What is required
Only one stretch of the listing below is wanted. Begin at the line that has "Warwick District Council", stop after the line that has "a) The Spatial", and repeat every line in between exactly.

Source records
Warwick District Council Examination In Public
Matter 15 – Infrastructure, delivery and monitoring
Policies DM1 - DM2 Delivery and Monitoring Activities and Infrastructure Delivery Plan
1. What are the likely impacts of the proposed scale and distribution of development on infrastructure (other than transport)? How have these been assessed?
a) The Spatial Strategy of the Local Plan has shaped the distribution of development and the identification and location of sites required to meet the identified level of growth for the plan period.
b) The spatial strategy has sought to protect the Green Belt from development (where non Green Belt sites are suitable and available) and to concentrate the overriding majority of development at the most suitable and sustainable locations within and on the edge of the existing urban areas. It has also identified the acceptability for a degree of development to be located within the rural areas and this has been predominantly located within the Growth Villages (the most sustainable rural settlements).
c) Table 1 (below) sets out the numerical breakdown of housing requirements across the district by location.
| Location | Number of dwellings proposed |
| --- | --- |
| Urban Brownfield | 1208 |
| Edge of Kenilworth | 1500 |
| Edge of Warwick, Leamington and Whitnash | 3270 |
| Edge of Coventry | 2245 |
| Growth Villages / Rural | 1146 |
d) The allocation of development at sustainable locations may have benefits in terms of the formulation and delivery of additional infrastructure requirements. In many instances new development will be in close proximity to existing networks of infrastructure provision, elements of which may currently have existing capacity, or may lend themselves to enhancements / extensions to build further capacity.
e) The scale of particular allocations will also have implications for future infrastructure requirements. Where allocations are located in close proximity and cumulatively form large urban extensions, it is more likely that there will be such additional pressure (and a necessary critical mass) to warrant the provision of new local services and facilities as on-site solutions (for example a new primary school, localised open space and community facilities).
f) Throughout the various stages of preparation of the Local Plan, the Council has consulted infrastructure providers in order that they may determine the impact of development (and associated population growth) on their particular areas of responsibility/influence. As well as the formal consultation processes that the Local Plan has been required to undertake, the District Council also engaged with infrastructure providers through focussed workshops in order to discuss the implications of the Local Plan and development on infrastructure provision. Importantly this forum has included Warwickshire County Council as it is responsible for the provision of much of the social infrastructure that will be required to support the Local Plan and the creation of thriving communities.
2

* * *

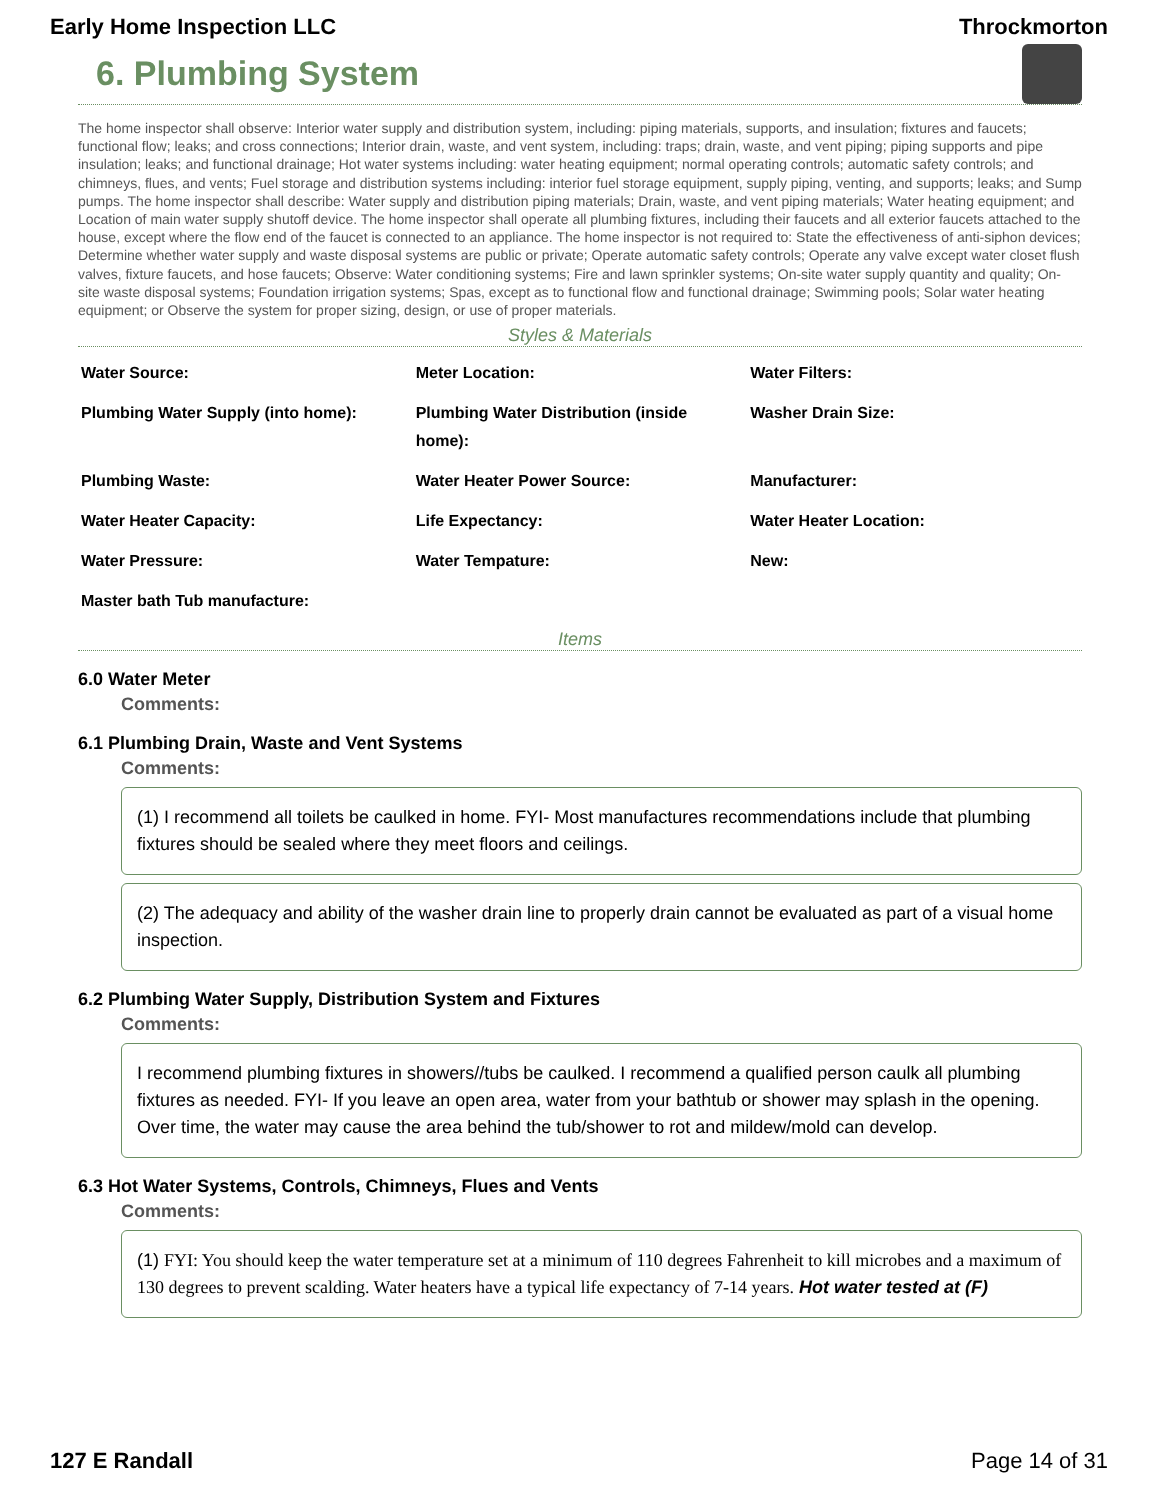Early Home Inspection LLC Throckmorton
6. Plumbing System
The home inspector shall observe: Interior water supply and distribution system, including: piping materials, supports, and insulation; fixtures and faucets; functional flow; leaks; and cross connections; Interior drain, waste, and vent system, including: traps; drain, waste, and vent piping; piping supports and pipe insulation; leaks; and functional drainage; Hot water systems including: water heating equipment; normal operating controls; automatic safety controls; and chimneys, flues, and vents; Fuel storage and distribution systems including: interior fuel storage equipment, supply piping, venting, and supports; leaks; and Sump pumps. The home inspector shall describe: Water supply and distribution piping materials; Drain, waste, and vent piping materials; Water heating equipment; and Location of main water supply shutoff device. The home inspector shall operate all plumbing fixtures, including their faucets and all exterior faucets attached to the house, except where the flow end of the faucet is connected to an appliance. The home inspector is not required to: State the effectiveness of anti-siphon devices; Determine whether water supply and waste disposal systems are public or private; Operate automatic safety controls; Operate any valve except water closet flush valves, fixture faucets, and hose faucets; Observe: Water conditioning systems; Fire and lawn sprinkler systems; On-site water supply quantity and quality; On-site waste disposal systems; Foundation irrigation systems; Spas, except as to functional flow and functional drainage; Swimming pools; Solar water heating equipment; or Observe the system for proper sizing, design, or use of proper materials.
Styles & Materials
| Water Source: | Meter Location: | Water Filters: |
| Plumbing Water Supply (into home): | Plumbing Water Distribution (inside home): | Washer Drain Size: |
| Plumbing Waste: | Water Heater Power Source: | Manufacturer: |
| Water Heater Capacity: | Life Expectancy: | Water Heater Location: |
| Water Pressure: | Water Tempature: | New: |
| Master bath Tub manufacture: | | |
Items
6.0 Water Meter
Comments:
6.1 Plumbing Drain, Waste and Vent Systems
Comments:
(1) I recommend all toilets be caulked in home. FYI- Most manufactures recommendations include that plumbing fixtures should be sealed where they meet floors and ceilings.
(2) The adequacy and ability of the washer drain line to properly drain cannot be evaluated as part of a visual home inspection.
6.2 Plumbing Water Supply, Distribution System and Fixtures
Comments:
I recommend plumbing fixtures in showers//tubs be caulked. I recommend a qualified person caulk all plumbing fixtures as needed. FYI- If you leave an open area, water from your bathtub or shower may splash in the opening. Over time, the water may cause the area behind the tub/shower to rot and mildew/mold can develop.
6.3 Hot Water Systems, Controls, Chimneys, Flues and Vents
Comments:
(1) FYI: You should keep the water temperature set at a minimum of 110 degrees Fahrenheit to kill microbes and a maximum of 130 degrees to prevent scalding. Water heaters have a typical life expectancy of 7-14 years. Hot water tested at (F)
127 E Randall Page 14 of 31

Task response
Warwick District Council Examination In Public
Matter 15 – Infrastructure, delivery and monitoring
Policies DM1 - DM2 Delivery and Monitoring Activities and Infrastructure Delivery Plan
1. What are the likely impacts of the proposed scale and distribution of development on infrastructure (other than transport)? How have these been assessed?
a) The Spatial Strategy of the Local Plan has shaped the distribution of development and the identification and location of sites required to meet the identified level of growth for the plan period.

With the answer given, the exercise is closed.